Blog Post Week 4

Non-English speakers in the United States can have a very difficult time adapting to American culture and having accessibility to things that English speakers in the United States take for granted. In the video I sourced, first generation Americans discuss the troubles of their parents language barriers after emigrating to the United States. Because their parents struggled to speak English, they were ridiculed and were constantly misunderstood, which lowered their self-esteem. One woman stated that her mother once called herself stupid after being frustrated at not being able to communicate with her co-workers.

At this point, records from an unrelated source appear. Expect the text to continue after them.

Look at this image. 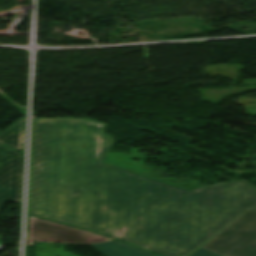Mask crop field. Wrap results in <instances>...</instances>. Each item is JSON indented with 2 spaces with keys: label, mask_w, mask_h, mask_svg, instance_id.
<instances>
[{
  "label": "crop field",
  "mask_w": 256,
  "mask_h": 256,
  "mask_svg": "<svg viewBox=\"0 0 256 256\" xmlns=\"http://www.w3.org/2000/svg\"><path fill=\"white\" fill-rule=\"evenodd\" d=\"M27 240L61 241V242H99L109 238L91 234L75 228L30 217Z\"/></svg>",
  "instance_id": "obj_3"
},
{
  "label": "crop field",
  "mask_w": 256,
  "mask_h": 256,
  "mask_svg": "<svg viewBox=\"0 0 256 256\" xmlns=\"http://www.w3.org/2000/svg\"><path fill=\"white\" fill-rule=\"evenodd\" d=\"M106 124L34 118L31 214L133 243L162 256H189L249 208L243 180L187 191L103 162Z\"/></svg>",
  "instance_id": "obj_1"
},
{
  "label": "crop field",
  "mask_w": 256,
  "mask_h": 256,
  "mask_svg": "<svg viewBox=\"0 0 256 256\" xmlns=\"http://www.w3.org/2000/svg\"><path fill=\"white\" fill-rule=\"evenodd\" d=\"M90 246L104 256H156L117 240Z\"/></svg>",
  "instance_id": "obj_5"
},
{
  "label": "crop field",
  "mask_w": 256,
  "mask_h": 256,
  "mask_svg": "<svg viewBox=\"0 0 256 256\" xmlns=\"http://www.w3.org/2000/svg\"><path fill=\"white\" fill-rule=\"evenodd\" d=\"M202 248L222 256H256V211L250 209Z\"/></svg>",
  "instance_id": "obj_2"
},
{
  "label": "crop field",
  "mask_w": 256,
  "mask_h": 256,
  "mask_svg": "<svg viewBox=\"0 0 256 256\" xmlns=\"http://www.w3.org/2000/svg\"><path fill=\"white\" fill-rule=\"evenodd\" d=\"M25 118L0 132V142L22 150L24 138Z\"/></svg>",
  "instance_id": "obj_6"
},
{
  "label": "crop field",
  "mask_w": 256,
  "mask_h": 256,
  "mask_svg": "<svg viewBox=\"0 0 256 256\" xmlns=\"http://www.w3.org/2000/svg\"><path fill=\"white\" fill-rule=\"evenodd\" d=\"M192 256H219V255L214 254V253H212L210 251H207L205 249L200 248Z\"/></svg>",
  "instance_id": "obj_7"
},
{
  "label": "crop field",
  "mask_w": 256,
  "mask_h": 256,
  "mask_svg": "<svg viewBox=\"0 0 256 256\" xmlns=\"http://www.w3.org/2000/svg\"><path fill=\"white\" fill-rule=\"evenodd\" d=\"M252 209L256 210V208H252Z\"/></svg>",
  "instance_id": "obj_8"
},
{
  "label": "crop field",
  "mask_w": 256,
  "mask_h": 256,
  "mask_svg": "<svg viewBox=\"0 0 256 256\" xmlns=\"http://www.w3.org/2000/svg\"><path fill=\"white\" fill-rule=\"evenodd\" d=\"M22 153L0 145V208L5 199L20 202Z\"/></svg>",
  "instance_id": "obj_4"
}]
</instances>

While their parents struggled terribly with English, they at least had their children as interpreters. So if the parent struggled with calling in and then picking up a prescription at a pharmacy, or struggled with applying for a loan, they at least had their children to help them. However, there are many Americans who do not have people to interpret English for them. In fact, the biggest group of people in the United States who speak English as a second language are actually Americans, not immigrants. I’ve seen many moments where a non-English speaking American was trying to pick up a prescription, or called me at my job to make an appointment, or at my sister’s wife’s law firm try to file a lawsuit. It is incredibly difficult for both parties, and I believe we have all at one point gotten impatient while trying to communicate with a non-English speaker. In these situations, it is so easy for non-English speakers to be discriminated against, and treated poorly. It is also worrisome that they can’t read very important labels, such as labels on medications, and certain products that can become bio-hazards. America is called a melting pot, yet we have this big group of people that cannot read or communicate with the general population.

We all know stories where an ignorant American yelled at a non-English speaking American to go back to their own country, even if they were born and raised in the United States. Donald Trump and other members of the Republican party have repeatedly voiced their ignorant opinions about how they feel about non-English speaking Americans, and that has led to more discrimination and violence against non-English speakers. When I was in Japan for two weeks and barely knew any Japanese, I was treated very well and people did their best to accommodate for me. I hope that someday, the United States will take on that same mindset.

B. (2016, June 20). When Your Parents Speak Broken English. Retrieved July 29, 2016, from https://www.youtube.com/watch?v=yFlxDuNC6OU

Growth in the American non-English speaking population is no longer a given. (n.d.). Retrieved July 29, 2016, from http://statchatva.org/2015/08/11/growth-in-the-american-non-english-speaking- population-is-no-longer-a-given/

2 thoughts on “Blog Post Week 4

  1. I personally have first hand experience with non-english speakers and the way they’re treated in places where English is the dominant language. You’re absolutely right that they have a hard time mostly because many people in America don’t bother to learn other countries. Everybody here expects everyone to know their language when they come to America from elsewhere, but don’t wanna learn other countries languages when they go visit them. It screams American expectations. Another group that could be effected by this kind of example is anyone with hearing impairments or developmental delays. People often times don’t want to deal with things that take a lot of effort and care. People who are deaf have to learn to communicate with their body, and often times struggle to understand what the outside world is saying/communicating to them. Most people can’t sign or wouldn’t be able to interpret what someone was signing to them. One way to go about fixing this would be to implement free language courses at schools and via online, and possibly sign language classes in elementary school so kids can have a basic understanding of signing.

  2. I agree with your opinion. I personally do not think people in America consider the difficulty of learning English and surviving in America. When one cannot speak English, living day-to-day gets more difficult. Our country in general should start to embrace other cultures instead of alienating them.